Well, he wasn’t, and the first words out of his mouth were, “why are your underwear on backward?” That’s all it took. So I went home to my little apartment and pleaded with him for days. Finally, as a result, he let me back in, and we moved into the new house together.
I never knew what a coke addict he was until I moved in with him. Before that, I’d barely done coke because it was too expensive. But he always shared, and I ended up developing an addiction too. And it got worse — the day after a coke binge, I would get so depressed, and I had recently been diagnosed with bipolar disorder. So I went to an IOP program, and from there, I went to inpatient rehab twice.
I chose to leave the relationship after the second time. I’ve never done coke again. Just the thought of the aftermath is enough to stop me. And while I’ve never done ecstasy again, if it were around and the circumstances were right …
After three years of singledom and more whoring around, I decided to get serious about being in a relationship again. This time, I used match.com. “Try it, it works!” they said in commercials. It did! I thought I had met the person I’d be with for the rest of my life. And get this: he and I shared the exact same birthdate! He was just six hours older.
I thought that was a sign.
We didn’t immediately move in together, and since he was out of town every week, I thought I could still be a player Monday-Friday. But then he took an interest in my phone. Oh lord. I was out like a light. Like before, I made numerous attempts at reconciliation, but nothing worked. It had to be on him, and fortunately, three months later, I got the call that he’d be willing. Eventually, he invited me to live with him in his condo.

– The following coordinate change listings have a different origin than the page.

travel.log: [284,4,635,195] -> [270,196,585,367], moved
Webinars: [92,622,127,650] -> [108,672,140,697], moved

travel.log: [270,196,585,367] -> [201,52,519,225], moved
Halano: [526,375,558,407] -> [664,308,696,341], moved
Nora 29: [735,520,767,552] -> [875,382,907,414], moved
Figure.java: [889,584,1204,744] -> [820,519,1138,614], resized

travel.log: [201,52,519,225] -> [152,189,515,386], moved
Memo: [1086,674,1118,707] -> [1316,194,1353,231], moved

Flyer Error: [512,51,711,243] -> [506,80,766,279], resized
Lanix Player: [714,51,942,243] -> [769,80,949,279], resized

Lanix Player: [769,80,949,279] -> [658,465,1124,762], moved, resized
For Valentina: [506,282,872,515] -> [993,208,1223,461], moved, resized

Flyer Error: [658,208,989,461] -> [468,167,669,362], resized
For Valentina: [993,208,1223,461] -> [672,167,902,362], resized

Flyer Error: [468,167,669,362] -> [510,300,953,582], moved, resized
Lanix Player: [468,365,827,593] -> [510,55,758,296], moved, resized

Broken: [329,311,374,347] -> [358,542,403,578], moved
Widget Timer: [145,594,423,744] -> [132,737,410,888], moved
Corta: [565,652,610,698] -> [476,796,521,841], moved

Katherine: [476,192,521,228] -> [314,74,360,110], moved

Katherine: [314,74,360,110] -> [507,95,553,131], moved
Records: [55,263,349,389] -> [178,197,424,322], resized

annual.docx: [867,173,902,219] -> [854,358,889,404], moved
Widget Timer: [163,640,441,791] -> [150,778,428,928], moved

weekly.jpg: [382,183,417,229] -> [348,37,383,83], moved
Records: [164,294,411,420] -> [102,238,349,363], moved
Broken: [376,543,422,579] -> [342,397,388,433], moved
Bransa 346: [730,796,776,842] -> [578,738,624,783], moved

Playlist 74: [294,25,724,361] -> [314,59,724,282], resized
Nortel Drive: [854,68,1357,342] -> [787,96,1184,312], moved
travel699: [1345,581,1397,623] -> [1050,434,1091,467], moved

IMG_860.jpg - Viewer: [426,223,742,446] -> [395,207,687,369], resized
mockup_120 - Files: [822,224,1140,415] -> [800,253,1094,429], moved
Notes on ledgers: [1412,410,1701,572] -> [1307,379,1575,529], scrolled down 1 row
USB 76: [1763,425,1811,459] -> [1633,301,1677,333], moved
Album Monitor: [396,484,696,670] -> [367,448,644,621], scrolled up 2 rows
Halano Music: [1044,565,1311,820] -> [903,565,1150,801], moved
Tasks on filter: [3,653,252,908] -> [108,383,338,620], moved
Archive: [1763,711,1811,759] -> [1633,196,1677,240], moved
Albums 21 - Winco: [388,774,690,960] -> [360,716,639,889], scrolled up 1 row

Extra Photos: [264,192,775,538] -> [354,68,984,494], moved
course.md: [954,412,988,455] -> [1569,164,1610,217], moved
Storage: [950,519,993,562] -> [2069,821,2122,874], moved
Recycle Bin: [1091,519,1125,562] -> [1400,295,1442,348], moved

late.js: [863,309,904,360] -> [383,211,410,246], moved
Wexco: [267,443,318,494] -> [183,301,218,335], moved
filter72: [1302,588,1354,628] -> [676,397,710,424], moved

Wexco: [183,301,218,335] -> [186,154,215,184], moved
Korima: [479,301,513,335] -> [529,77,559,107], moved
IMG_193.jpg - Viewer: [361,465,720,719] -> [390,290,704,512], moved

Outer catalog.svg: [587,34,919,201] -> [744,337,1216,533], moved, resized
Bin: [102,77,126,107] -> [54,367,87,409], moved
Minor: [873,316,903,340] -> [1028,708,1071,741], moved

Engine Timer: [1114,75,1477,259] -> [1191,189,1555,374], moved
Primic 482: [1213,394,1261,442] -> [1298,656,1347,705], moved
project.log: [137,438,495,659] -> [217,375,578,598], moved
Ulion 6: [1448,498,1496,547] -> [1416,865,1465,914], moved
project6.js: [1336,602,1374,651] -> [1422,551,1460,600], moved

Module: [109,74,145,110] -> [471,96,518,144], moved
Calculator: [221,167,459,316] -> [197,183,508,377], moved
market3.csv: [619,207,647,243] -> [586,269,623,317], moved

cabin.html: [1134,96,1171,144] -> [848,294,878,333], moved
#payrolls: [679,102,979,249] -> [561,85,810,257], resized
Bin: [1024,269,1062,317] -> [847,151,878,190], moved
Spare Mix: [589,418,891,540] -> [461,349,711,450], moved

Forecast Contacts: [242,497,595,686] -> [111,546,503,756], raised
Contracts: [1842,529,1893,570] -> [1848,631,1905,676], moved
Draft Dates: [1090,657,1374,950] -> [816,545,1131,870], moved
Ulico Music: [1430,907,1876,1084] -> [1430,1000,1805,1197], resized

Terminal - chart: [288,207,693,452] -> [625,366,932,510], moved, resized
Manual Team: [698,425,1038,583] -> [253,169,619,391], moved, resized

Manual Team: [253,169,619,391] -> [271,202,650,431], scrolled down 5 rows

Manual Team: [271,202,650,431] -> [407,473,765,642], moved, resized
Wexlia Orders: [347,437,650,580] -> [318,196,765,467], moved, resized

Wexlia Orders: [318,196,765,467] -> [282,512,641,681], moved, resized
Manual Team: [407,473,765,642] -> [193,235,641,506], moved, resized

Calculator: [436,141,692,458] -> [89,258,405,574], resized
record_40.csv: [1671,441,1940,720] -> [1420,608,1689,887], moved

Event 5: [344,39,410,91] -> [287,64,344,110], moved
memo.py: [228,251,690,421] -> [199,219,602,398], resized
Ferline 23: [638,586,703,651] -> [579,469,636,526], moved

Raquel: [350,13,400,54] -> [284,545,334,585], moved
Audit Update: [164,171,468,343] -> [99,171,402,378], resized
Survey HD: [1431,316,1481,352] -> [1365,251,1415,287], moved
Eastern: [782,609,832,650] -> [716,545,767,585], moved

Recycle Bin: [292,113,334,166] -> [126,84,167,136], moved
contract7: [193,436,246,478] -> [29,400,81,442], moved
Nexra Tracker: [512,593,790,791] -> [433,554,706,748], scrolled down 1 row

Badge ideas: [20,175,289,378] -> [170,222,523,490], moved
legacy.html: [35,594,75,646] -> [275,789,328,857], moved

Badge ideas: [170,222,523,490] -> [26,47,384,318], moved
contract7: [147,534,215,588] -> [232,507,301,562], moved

For the most part, those years were good. But he was vehemently opposed to getting married. I’m almost sure it was about his money. He had a lot. And he kept it under the table. “I put all my money into cash,” he used to say. He could have offered a prenuptial, which I would have signed. But instead, he always said he’d put me in his will, and if he went before me, I would assume ownership of the condo. He never did draw up a will.
Close to our eighth year, things began to sour, and we ended up in a physical altercation. A month later, he came home from work one day and announced that he was selling the condo and we were splitting up.
Despite the recent events, I was shocked. We had planned on retiring in New Mexico, and since nothing was keeping me from doing so, that’s where I went.
“Love Stinks” ~J. Geils Band
So now, I’ve been in Albuquerque for four years, and I’m no closer to having a boyfriend than I was when I first arrived. I’ve had a couple six-week flings, but there was no magic. So my prospects are looking slim.
I’m getting kind of tired of chasing men. I want them to chase me now. And chase they do — the ones in open relationships or those who are married and on the “DL.” There’s no future in that!
I guess it’s best just to be me and let the chips fall where they may. But there’s a lot to be said about living together and having two incomes, especially these days. It’s nice to have a male body at your beck and call. But I am now extremely picky and careful. I’m having a good time writing, and I’d probably fall behind if I were in a relationship.
I’ve loved a lot, and I’ve lost. So I’m not sure if playing the game is worth it again, either.